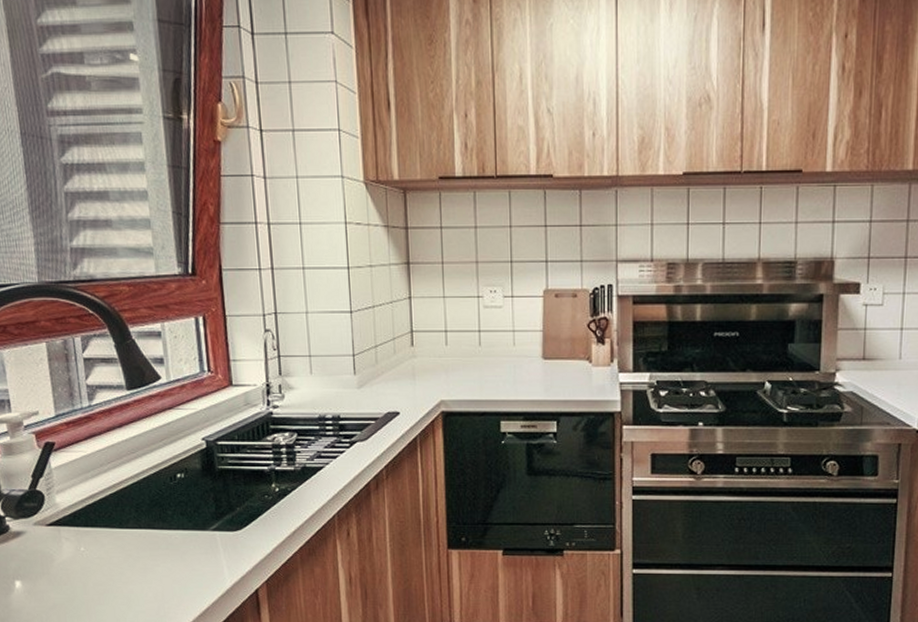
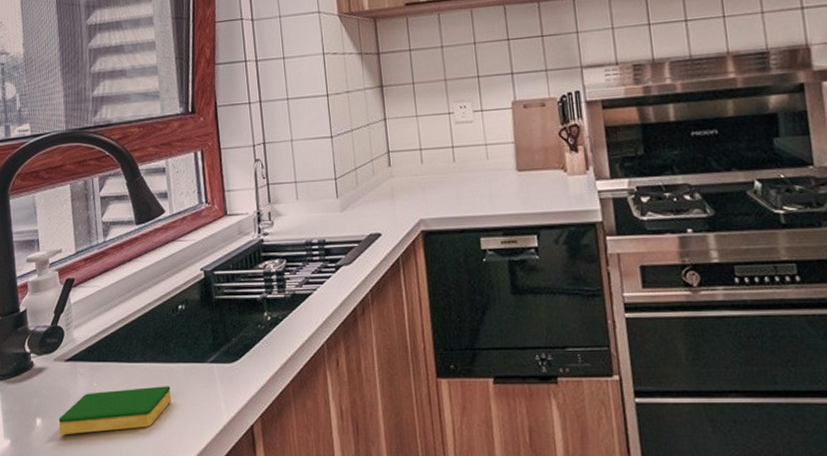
dish sponge: none [41,552,170,598] -> present [58,386,172,435]

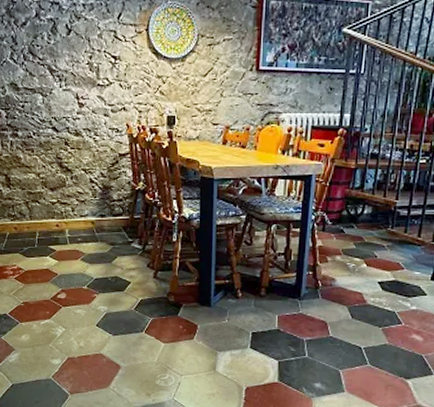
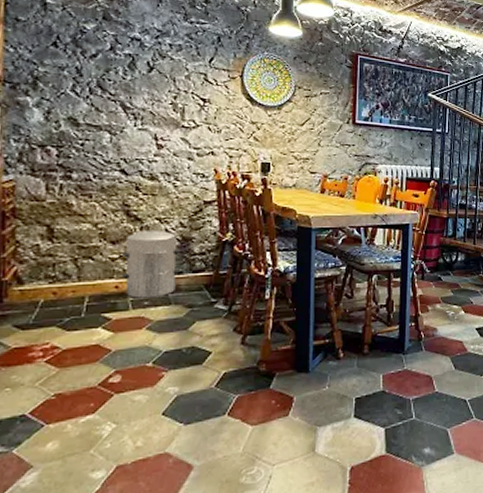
waste bin: none [58,177,103,237] -> present [121,228,181,300]

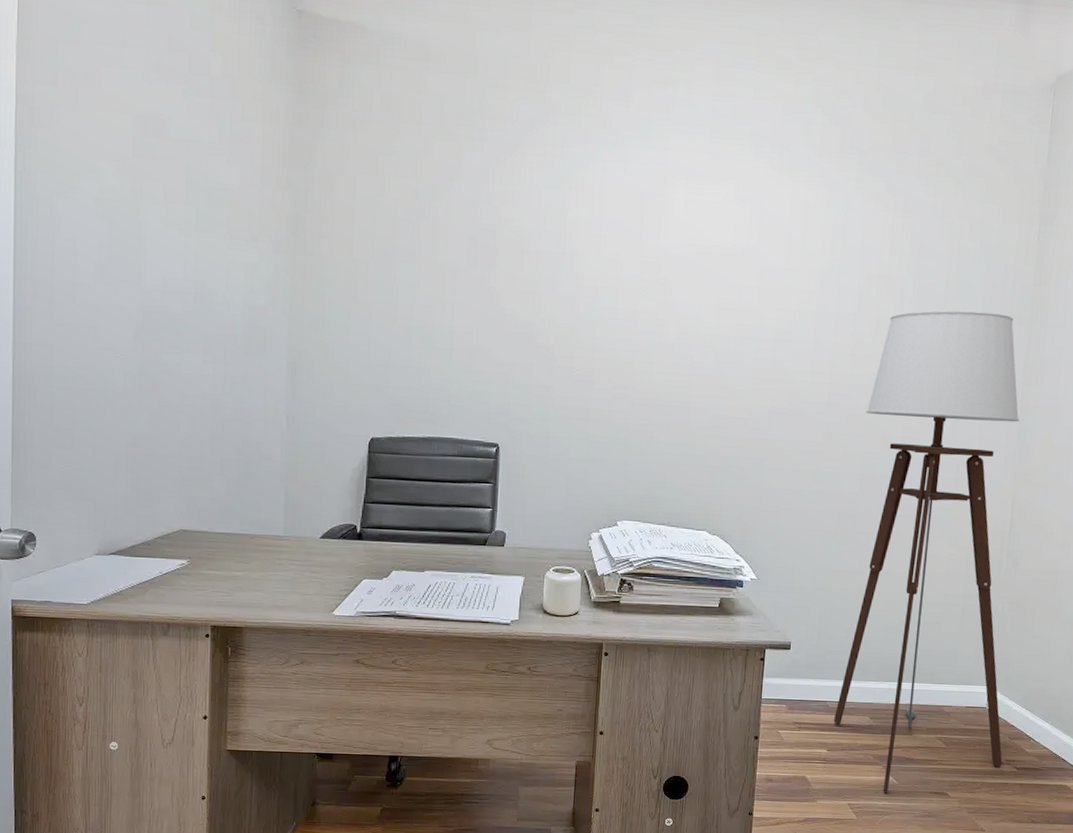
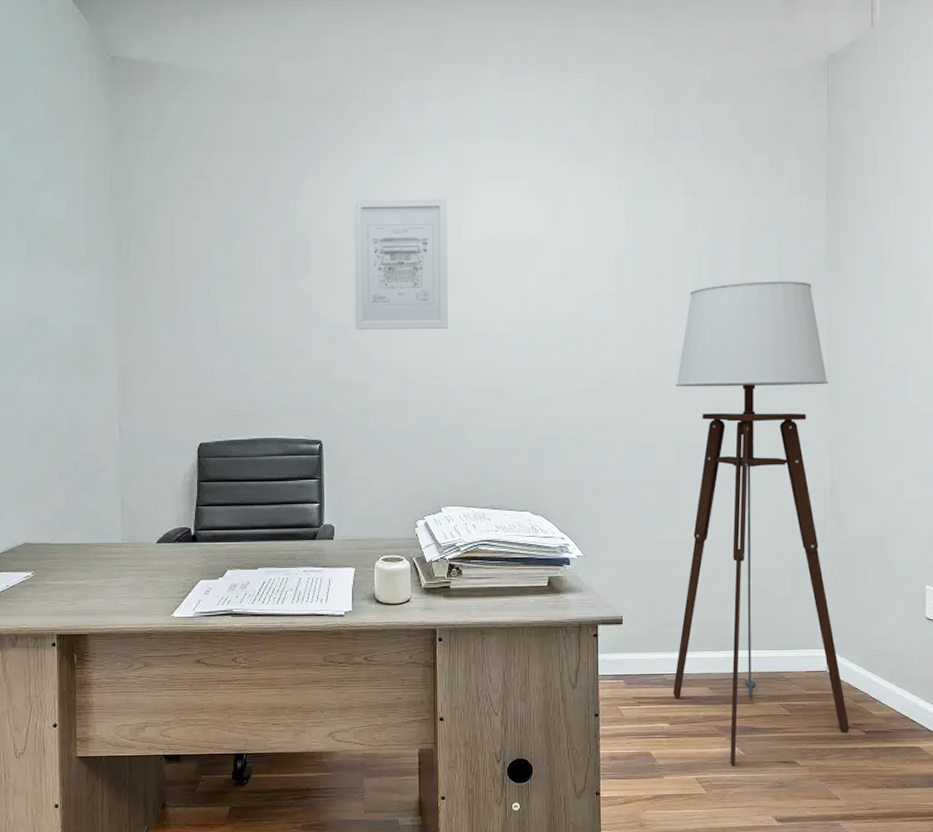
wall art: none [541,190,649,336] -> present [354,198,449,331]

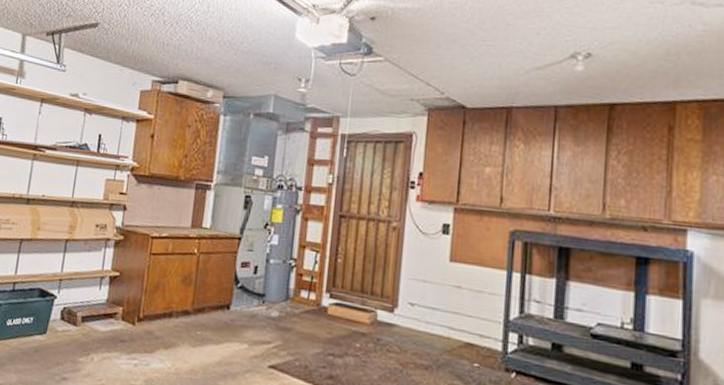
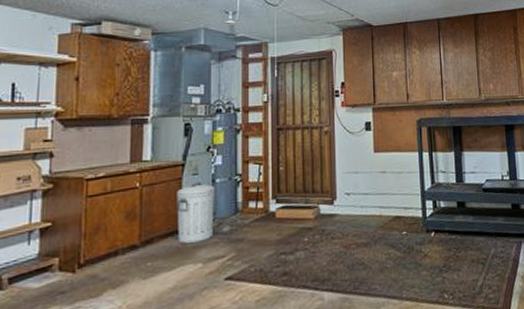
trash can: none [227,259,269,322] -> present [177,182,216,243]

→ Task description: I'd like the material duplicated exactly, without its pictures.

→ Solution for this problem:
dish sponge: none [41,552,170,598] -> present [58,386,172,435]

waste bin: none [58,177,103,237] -> present [121,228,181,300]

wall art: none [541,190,649,336] -> present [354,198,449,331]

trash can: none [227,259,269,322] -> present [177,182,216,243]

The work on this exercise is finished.